#### PASSAGE SHOWN
Neo4j Marvel Social Graph

Today I will show you how to import the Marvel graph into Neo4j. We will use a very simple graph model. I will show you the advantages of having a social network stored in a graph database.

Requirements:

Neo4j — Neo4j Site
Apoc plugin — Apoc plugin

Data:

We will use the marvel social network data, which was downloaded from a kaggle competition post. There are 3 CSVs available.

nodes.csv — Node name and type
edges.csv — Heroes and the comic in which they appear.
hero-network.csv — Edges between heroes that appear in the same comic.

We only need the edges.csv file, because if we know which hero appeared in which comic, that is enough for us to import the social graph. We also do not need the hero-network.csv, that hold information about unweighted hero network, because we will create our own weighted hero network with the help of cypher and apoc.

Graph model:

We will use a very simple graph model, with nodes labeled Hero,Comic and a relationship APPEARED_IN between them.

Import:

First we create constraints on labels Comic and Hero, so that our queries will be more optimized and faster.

CALL apoc.schema.assert(
{},
{Comic:['name'],Hero:['name']});

I uploaded the edges.csv to my git repository, so you can import the graph in one step using below query. It it very basic, we just MERGE two nodes and a relationship between them. When we are importing larger amounts of data, we want to batch it with USING PERIODIC COMMIT.

USING PERIODIC COMMIT 5000
LOAD CSV WITH HEADERS FROM 
"https://raw.githubusercontent.com/tomasonjo/neo4j-marvel/master/data/edges.csv" as row
MERGE (h:Hero{name:row.hero})
MERGE (c:Comic{name:row.comic})
MERGE (h)-[:APPEARED_IN]->(c)

Create a weighted undirected hero network:

Now that we have imported the data, we will create a weighted hero network, where we will assume, that the more comics hero appeared together, the more they know each other. We will save the number of comics heroes appeared together as a weight property of the KNOWS relationship.

We will use apoc.periodic.iterate to help us with batching. As our graph gets bigger, we do not want run global refactoring or calculations in one transaction, but we want to batch it. Apoc comes in handy when using batching with cypher.

Taken from apoc documentation:

With apoc.periodic.iterate you provide 2 statements, the first outer statement is providing a stream of values to be processed. The second, inner statement processes one element at a time or with iterateList:true the whole batch at a time.

We can use following query to create a weighted undirected hero social graph.

CALL apoc.periodic.iterate(
"MATCH (p1:Hero)-->(:Comic)<--(p2:Hero) where id(p1) < id(p2) RETURN p1,p2",
"MERGE (p1)-[r:KNOWS]-(p2) ON CREATE SET r.weight = 1 ON MATCH SET r.weight = r.weight + 1"
, {batchSize:5000, parallel:false,iterateList:true})

Now lets dissect the query for better understanding.

First outer statement:

First outer statement should return a stream of values to be processed. It consists of a simple cypher query that matches two heroes, that appeared in the same comic. There is a small, but important detail in WHERE id(p1) < id(p2) statement. This way we avoid doubling the results, because with using <> instead of < , MATCH will return every relationship twice, with the first MATCH returning hero1 as p1 and hero2 as p2, and the second MATCH returning hero1 as p2 and hero2 as p1.

#### SET TASK A
According to the Marvel graph tutorial, which CSV file is the only one needed to import the social graph?
The Marvel graph tutorial and the listing below it come from unrelated sources.

#### ENTRIES PROVIDED
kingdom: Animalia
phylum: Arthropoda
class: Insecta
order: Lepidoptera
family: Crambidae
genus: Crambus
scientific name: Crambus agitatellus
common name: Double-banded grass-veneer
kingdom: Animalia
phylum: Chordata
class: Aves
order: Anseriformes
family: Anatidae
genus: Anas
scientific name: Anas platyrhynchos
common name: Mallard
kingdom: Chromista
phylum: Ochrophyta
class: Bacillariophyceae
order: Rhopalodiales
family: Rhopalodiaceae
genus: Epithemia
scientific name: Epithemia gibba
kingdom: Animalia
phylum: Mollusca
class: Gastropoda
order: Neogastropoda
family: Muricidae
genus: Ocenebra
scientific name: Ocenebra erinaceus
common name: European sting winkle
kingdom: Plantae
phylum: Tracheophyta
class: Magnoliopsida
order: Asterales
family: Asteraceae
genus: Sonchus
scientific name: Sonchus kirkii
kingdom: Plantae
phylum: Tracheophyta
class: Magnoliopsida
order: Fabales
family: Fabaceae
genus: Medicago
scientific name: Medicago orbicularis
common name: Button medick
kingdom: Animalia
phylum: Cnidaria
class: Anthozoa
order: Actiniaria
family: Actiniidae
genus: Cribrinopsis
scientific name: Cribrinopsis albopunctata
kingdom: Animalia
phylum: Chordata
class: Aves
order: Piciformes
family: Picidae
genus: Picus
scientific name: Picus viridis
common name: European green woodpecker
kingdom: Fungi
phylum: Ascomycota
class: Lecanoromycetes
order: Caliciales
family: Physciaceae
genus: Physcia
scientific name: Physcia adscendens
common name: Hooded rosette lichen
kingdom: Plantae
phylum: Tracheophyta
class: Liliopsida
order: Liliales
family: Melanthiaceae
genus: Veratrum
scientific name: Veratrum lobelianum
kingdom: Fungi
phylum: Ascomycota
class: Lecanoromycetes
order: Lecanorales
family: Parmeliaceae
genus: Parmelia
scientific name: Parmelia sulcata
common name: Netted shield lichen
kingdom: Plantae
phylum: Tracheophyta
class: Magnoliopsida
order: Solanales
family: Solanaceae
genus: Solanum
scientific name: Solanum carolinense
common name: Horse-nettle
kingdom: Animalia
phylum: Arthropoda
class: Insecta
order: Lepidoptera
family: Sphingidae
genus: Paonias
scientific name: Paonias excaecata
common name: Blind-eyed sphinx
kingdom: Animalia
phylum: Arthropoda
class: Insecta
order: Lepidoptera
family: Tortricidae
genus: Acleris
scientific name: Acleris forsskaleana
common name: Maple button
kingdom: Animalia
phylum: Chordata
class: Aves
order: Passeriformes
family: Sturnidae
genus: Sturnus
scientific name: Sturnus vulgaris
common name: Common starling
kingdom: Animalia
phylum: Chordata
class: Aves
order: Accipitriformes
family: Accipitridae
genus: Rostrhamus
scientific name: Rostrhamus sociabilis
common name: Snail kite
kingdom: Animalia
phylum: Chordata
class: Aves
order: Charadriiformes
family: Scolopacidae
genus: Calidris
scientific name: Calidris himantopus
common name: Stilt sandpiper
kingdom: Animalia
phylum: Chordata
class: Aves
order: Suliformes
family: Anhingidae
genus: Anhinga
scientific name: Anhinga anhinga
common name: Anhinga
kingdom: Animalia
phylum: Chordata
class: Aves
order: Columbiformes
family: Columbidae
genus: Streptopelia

#### SET TASK B
Arrange the lines of the listing as a JSON list of strings, one string per line, with blank lines left out. Include only the lines from the one holding "common name: Stilt sandpiper" through the end of the listing, inclusive.

#### PROBLEM SOLUTION A
The edges.csv file.

#### PROBLEM SOLUTION B
[
  "common name: Stilt sandpiper",
  "kingdom: Animalia",
  "phylum: Chordata",
  "class: Aves",
  "order: Suliformes",
  "family: Anhingidae",
  "genus: Anhinga",
  "scientific name: Anhinga anhinga",
  "common name: Anhinga",
  "kingdom: Animalia",
  "phylum: Chordata",
  "class: Aves",
  "order: Columbiformes",
  "family: Columbidae",
  "genus: Streptopelia"
]